(EXCERPT PROVIDED):

By their very nature, the allegations shift the emphasis of investigation onto the accused, the target parent.  Several of the accusations are of very private behavior, in the home only, which behaviors are difficult to prove and/or disprove. 

Most domestic violence remains invisible despite the increase in awareness of the problem.  Under New Hampshire procedures outlined in NH RSA 173-B, a complaint of domestic violence taken to court together with a request for exclusive custody can give the complainant a considerable advantage in the legal system. 

Custody can be gained in an ex-parte proceeding.  A sworn claim of violence or the threat of violence is all that is needed.  Extrinsic proof of danger or harm is rarely requested, and Judges make no inquiry whatsoever into the nature of prevailing custodial arrangements.  In most cases, the procedures are appropriate and the protection given critical to the life and safety of domestic violence victims and their children.  In rare cases, the procedures afforded to domestic violence victims are manipulated to gain advantage in custody cases without being grounded in real fear of physical violence. 

Attorneys are bound by their own ethical rules not to knowingly mislead a tribunal. [24] It is highly questionable practice to refer clients who have not suffered domestic violence or the serious threat of it to court for the quick relief afforded such victims under NH RSA 173-B, although the New Hampshire District Court Judges report an increasing number of such custody cases.[25]  Advising a client to gain a tactical advantage by using the emergency procedures afforded under NH RSA 173-B may violate the Code of Professional Conduct even if the attorney is not involved in the presentation of the case to the court.

(THE TASKS):
**a.** In the text on domestic violence complaints in custody cases, the paragraph that begins "Custody can be gained" opens with three sentences about how custody is obtained. List each separate point those three sentences make.
**b.** Using the text on domestic violence complaints in custody cases, explain why several of the accusations are difficult to prove or disprove.
**c.** Echo the stretch from "By their very" through "prove and/or disprove." in the text on domestic violence complaints in custody cases.

(PROVIDED INFORMATION):
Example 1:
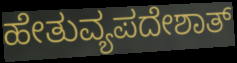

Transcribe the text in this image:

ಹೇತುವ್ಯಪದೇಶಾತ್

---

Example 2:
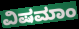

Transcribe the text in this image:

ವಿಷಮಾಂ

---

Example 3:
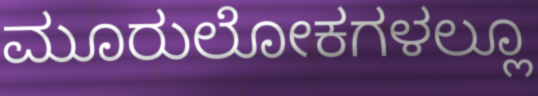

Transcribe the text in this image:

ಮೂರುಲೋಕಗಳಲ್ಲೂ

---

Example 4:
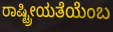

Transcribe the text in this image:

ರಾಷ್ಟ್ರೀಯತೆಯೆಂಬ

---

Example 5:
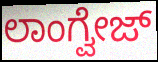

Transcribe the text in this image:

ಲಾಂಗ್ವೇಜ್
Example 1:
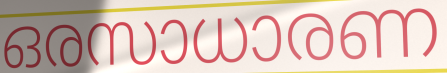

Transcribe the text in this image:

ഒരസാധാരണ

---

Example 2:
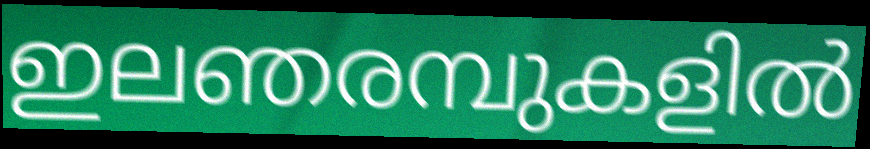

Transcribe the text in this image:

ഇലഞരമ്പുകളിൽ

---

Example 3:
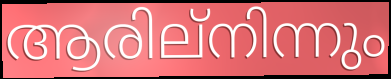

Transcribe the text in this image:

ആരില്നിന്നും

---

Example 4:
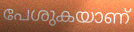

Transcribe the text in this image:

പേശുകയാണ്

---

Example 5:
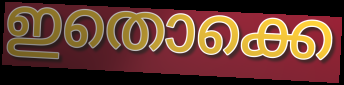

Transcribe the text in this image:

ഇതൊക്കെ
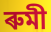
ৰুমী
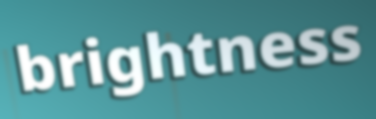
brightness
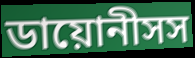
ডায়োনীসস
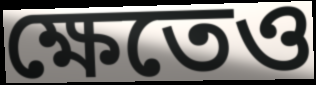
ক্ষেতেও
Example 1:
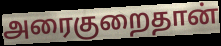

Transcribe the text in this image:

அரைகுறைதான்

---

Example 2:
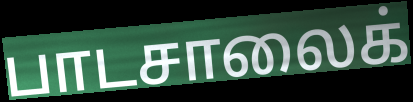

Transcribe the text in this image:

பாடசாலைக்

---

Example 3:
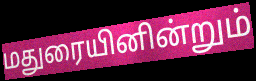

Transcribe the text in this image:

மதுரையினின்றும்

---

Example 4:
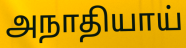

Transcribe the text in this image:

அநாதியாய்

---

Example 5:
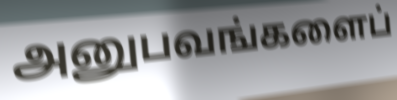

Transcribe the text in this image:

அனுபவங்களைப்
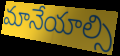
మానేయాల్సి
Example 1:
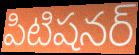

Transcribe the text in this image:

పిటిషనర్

(WRITTEN RESPONSES):
**a.**
- Custody can be gained in an ex-parte proceeding.
- A sworn claim of violence or the threat of violence is all that is needed.
- Extrinsic proof of danger or harm is rarely requested.
- Judges make no inquiry whatsoever into the nature of prevailing custodial arrangements.

**b.** Several of the accusations concern very private behavior that happens only in the home, so that behavior is difficult to prove or disprove.

**c.**
By their very nature, the allegations shift the emphasis of investigation onto the accused, the target parent.  Several of the accusations are of very private behavior, in the home only, which behaviors are difficult to prove and/or disprove.